Of course, it's true, Bush was no great shakes. Until Obama came along, Bush was one of the greatest spenders on earth, a Republican to make Democratic spendthrifts blush. But it was after 9/11 that Bush truly swung into action – with startling zeal – presiding over two failed or failing wars, expanding the US domestic intel apparatus so that it rivals the vaunted KGB in scope (if not yet in efficiency); pushing forward the invasive and un-American Patriot Act; giving the CIA the green light for renditions and torture; expanding US military initiatives so that today they involve Pakistan and threatened to involve Iran.
That was only the foreign element of Bush's transformative presidency. Domestically, his second term revealed that "conservative" part of the Bushian paradigm was a good deal less important than the "compassionate" side. Bush did nothing to rein in the increasingly out-of-control military industrial complex or frothy Federal Reserve – so that toward the end of his term, the economy, juiced with billions of excess dollars, simply collapsed. Bush's solution: More of the same. No wonder Obama has a headache.
But is not, from our humble vantage point, quite true, no matter how Obama's head hurts, that the long-suffering American voter voted for Obama's version of "change." They voted, in our opinion, for someone who was not Bush. The American voter wanted less foreign military involvement, less spending, fewer and more modest government programs.
In fact, the American voter increasingly wanted the Federal Reserve to stop whatever it was doing that was leading to economic disaster after economic disaster, and wanted Washington out of the business of funding banks and other too-big-to-fail entities. The American voter wanted more jobs and less socialism, more honestly-earned inequities and less leveling, more real-income and less taxation; more real representation and less dangerous posturing.
Bush was supine economically and domestically and hyper-aggressive militarily. Obama has made noises about a less aggressive military stance (and may attempt to deliver on some of this) but he has been even more pro-active and spendthrift than Bush when it comes to the domestic economy.
Thus, we would tend to believe that Obama is the yin to Bush's yang. If one accepts, unfortunately, that American parties are much the same – only with different emphases – than Obama provides us with something of the ol' switcheroo. Voters, tired of empire building abroad are now experiencing the same thing at home. The American Federal government, under Obama, is looking inward, consolidating its increasingly unconstitutional power over Americans themselves rather than long-suffering Middle Easterners.
We can't believe this is serendipity. Those who stand behind Obama – the ones we call the monetary elite – are determined to move forward with an expansive and ever-more inclusive agenda. Bush was the military hand and Obama is the leveling one. They both belong to the same corpus.

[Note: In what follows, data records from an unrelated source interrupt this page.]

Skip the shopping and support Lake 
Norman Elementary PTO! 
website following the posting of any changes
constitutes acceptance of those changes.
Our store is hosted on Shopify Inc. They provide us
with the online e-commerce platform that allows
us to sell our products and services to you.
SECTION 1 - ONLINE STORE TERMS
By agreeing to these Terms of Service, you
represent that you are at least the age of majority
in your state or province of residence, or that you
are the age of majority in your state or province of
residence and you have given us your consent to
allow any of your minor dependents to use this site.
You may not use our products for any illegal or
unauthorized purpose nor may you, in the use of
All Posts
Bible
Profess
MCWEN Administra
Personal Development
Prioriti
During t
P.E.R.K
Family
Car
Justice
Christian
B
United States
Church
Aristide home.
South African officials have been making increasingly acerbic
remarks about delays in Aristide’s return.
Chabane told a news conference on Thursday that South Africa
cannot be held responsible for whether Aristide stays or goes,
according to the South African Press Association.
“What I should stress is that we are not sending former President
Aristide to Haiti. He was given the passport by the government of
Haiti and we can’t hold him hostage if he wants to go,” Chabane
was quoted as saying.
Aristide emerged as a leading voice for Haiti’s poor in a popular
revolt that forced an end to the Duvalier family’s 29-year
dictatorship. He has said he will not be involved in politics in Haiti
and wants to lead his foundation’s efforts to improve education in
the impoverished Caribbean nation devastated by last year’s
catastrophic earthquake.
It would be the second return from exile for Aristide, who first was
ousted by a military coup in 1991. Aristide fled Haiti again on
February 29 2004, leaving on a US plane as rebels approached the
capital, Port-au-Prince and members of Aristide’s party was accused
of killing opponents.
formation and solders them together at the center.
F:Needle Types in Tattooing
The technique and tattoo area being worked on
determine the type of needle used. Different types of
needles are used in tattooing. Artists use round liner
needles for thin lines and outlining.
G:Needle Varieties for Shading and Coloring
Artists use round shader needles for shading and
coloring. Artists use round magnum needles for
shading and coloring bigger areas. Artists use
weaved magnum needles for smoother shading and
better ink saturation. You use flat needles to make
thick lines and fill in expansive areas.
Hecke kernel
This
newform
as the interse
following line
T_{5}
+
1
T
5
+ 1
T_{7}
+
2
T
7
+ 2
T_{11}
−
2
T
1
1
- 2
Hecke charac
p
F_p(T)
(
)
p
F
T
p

So, yes, we think the real reason for Obama's Bush-blaming episode has to do with his race against the clock. He is trying to buy whatever time he can to push forward the agenda of his backers. The pummeled American public didn't vote for his leveling anymore than Bush's serial warfare. Those who backed Bush, and now Obama, are racing right alongside Obama, trying to put more pieces of the leveling puzzle into place as fast as they can.
And yet … is it not already too late? The Internet has sparked the long-delayed libertarian revolution. We anticipate it will be peaceful, but it will come. The Gutenberg press did something similar, and the Internet is not a wit less powerful.
You, dear reader, may expect globalist tyranny. We do not. We think those who constitute the monetary elite will take a step back, as in the past. We see evidence this has already begun. Obama can blame Bush all he wants, but it's not going to help him win another term. The Democratic alternative is just as bankrupt as the Republican one. (And that's in America – something similar is afoot in Europe.) One day (perhaps sooner than later?), it may be the turn of the market itself.